Information provided:
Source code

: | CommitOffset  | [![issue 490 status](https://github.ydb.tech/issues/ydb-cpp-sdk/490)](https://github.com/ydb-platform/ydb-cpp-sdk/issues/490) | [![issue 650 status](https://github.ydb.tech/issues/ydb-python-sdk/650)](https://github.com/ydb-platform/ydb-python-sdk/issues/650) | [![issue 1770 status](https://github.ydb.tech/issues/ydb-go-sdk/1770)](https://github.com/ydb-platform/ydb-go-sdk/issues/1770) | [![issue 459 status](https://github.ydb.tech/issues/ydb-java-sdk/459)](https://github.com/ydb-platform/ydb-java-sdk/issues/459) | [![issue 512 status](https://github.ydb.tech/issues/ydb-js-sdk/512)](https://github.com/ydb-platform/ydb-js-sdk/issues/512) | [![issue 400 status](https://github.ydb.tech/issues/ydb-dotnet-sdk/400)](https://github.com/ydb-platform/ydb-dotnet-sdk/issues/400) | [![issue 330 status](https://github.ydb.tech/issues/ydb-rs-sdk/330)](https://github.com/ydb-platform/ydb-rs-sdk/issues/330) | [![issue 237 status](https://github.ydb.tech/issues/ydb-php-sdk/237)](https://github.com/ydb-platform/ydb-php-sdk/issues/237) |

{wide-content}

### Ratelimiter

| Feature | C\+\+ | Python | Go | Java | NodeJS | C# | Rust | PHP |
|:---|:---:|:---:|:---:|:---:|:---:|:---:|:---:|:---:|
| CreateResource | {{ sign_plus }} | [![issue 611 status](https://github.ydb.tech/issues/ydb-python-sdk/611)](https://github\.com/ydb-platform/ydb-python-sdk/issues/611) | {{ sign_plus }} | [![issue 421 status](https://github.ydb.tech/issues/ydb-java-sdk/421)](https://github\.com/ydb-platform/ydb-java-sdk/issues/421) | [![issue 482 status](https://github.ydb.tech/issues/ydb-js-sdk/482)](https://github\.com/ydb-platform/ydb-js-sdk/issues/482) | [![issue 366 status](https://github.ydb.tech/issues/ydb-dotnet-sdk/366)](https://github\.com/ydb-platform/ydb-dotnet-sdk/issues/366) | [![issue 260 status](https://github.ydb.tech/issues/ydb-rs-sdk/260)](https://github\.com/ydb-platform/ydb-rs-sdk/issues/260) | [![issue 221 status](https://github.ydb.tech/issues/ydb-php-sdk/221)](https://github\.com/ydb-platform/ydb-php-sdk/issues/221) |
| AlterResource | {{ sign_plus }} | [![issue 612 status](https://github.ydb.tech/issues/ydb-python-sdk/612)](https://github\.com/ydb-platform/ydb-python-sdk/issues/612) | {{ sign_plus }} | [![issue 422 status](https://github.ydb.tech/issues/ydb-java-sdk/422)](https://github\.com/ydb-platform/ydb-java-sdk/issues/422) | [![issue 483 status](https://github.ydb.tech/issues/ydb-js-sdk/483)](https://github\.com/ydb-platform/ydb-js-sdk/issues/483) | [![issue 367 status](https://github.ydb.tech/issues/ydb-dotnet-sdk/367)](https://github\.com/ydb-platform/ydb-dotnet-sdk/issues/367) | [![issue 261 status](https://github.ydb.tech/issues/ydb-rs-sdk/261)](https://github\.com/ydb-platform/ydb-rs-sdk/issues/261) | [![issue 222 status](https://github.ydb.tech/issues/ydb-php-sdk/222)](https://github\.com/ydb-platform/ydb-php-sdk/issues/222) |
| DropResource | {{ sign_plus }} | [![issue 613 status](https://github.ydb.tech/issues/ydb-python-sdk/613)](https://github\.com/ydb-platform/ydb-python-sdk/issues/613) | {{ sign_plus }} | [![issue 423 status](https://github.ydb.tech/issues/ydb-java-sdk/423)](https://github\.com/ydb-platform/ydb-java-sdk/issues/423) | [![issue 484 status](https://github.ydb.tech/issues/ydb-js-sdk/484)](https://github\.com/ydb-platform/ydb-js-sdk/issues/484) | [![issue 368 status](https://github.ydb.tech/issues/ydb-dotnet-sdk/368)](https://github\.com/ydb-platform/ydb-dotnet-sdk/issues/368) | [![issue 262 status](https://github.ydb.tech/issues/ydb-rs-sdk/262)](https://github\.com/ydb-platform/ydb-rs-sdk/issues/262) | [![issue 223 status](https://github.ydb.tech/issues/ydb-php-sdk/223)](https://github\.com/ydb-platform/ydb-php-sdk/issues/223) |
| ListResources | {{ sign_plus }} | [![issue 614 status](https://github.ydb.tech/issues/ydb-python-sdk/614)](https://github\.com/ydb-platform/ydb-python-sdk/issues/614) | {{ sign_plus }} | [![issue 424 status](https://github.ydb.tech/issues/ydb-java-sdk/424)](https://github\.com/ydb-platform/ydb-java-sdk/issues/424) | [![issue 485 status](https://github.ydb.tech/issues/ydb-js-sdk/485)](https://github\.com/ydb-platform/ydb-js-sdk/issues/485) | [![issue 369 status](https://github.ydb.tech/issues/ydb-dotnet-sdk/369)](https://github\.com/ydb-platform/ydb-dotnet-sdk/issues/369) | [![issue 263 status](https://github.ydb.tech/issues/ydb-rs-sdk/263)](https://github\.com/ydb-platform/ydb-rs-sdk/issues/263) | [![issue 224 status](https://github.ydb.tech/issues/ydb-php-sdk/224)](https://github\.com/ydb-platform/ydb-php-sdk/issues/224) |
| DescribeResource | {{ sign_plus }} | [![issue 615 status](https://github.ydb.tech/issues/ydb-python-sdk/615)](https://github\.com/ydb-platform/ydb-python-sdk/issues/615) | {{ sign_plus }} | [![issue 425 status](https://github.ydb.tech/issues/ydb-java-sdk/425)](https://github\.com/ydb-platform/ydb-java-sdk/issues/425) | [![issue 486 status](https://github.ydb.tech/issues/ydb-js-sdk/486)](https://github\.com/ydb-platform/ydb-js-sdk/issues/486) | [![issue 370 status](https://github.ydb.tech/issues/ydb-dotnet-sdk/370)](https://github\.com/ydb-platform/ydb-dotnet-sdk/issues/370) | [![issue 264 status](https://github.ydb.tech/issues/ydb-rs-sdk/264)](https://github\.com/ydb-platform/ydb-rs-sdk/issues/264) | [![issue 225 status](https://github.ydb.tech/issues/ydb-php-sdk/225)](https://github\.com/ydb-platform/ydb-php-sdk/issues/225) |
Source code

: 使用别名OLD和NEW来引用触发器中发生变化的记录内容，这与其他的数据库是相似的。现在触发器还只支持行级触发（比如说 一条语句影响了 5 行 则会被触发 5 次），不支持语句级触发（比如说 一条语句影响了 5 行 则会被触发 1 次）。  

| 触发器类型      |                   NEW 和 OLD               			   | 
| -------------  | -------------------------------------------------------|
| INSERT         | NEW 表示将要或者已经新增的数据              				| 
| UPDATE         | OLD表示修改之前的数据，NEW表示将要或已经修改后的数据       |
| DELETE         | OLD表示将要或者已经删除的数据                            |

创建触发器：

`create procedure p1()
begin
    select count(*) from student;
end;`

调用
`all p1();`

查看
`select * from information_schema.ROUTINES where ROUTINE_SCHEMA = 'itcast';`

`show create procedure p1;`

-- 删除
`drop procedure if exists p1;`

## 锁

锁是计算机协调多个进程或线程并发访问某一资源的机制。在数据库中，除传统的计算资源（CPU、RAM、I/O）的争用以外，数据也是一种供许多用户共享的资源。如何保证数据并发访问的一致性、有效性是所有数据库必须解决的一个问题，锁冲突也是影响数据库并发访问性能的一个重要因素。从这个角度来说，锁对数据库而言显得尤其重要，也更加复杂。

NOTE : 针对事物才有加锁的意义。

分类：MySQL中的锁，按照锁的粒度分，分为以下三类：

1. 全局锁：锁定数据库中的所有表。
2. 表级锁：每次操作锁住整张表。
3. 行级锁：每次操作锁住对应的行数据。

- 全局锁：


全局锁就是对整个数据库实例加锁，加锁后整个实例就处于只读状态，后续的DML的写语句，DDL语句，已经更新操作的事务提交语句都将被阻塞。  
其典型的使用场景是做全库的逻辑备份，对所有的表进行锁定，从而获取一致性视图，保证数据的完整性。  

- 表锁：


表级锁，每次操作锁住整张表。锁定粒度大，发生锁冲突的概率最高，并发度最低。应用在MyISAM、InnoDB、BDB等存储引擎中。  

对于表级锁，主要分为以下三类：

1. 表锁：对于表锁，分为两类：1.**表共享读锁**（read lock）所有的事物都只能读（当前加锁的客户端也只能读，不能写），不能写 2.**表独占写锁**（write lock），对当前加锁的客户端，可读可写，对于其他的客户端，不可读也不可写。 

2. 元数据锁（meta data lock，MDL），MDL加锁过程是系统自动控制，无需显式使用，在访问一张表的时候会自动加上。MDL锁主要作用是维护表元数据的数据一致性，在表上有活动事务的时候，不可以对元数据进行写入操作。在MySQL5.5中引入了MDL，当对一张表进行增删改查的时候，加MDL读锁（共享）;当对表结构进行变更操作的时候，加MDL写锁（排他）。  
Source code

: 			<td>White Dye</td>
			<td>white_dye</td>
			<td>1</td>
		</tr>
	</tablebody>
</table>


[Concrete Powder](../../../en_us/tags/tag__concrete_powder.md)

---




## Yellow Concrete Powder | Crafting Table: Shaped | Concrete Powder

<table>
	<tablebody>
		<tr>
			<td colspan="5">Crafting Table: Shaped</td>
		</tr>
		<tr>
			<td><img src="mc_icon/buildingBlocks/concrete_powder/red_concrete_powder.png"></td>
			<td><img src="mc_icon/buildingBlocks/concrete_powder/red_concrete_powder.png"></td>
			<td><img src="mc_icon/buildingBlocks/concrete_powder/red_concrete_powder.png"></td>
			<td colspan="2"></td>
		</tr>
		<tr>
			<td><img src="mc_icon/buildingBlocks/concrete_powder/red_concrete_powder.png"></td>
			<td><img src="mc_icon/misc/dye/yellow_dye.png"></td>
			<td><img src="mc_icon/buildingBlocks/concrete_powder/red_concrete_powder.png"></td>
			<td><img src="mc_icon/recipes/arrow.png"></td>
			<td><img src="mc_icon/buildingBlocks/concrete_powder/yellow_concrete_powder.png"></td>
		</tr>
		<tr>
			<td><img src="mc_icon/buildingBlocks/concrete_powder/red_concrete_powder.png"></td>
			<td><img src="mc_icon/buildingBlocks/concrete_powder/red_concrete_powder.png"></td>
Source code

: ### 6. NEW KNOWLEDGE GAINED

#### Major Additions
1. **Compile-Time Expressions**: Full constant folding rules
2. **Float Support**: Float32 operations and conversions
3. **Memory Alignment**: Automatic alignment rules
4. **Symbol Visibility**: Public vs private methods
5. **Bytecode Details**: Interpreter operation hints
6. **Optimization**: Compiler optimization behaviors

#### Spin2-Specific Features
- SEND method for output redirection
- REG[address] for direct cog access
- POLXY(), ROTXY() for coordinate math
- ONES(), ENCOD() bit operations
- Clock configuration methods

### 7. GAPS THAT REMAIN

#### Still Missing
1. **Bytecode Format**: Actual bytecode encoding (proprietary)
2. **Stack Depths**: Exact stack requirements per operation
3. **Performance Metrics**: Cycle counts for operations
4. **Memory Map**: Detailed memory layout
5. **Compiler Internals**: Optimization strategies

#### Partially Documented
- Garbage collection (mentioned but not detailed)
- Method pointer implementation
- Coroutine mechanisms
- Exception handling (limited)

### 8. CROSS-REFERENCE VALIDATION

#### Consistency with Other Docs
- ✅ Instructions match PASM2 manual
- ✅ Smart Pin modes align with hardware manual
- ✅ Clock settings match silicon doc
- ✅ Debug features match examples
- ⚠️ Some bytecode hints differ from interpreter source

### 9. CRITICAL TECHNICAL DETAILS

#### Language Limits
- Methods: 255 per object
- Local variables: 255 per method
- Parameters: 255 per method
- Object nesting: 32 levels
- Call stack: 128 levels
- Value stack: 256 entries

Action item:
Your task is to transcribe, with no changes, only the lines of the listing above that lie between the line holding "5. **Compiler Internals**: Optimization" and the line holding "- Local variables: 255 per method", inclusive.

Answer box:
5. **Compiler Internals**: Optimization strategies

#### Partially Documented
- Garbage collection (mentioned but not detailed)
- Method pointer implementation
- Coroutine mechanisms
- Exception handling (limited)

### 8. CROSS-REFERENCE VALIDATION

#### Consistency with Other Docs
- ✅ Instructions match PASM2 manual
- ✅ Smart Pin modes align with hardware manual
- ✅ Clock settings match silicon doc
- ✅ Debug features match examples
- ⚠️ Some bytecode hints differ from interpreter source

### 9. CRITICAL TECHNICAL DETAILS

#### Language Limits
- Methods: 255 per object
- Local variables: 255 per method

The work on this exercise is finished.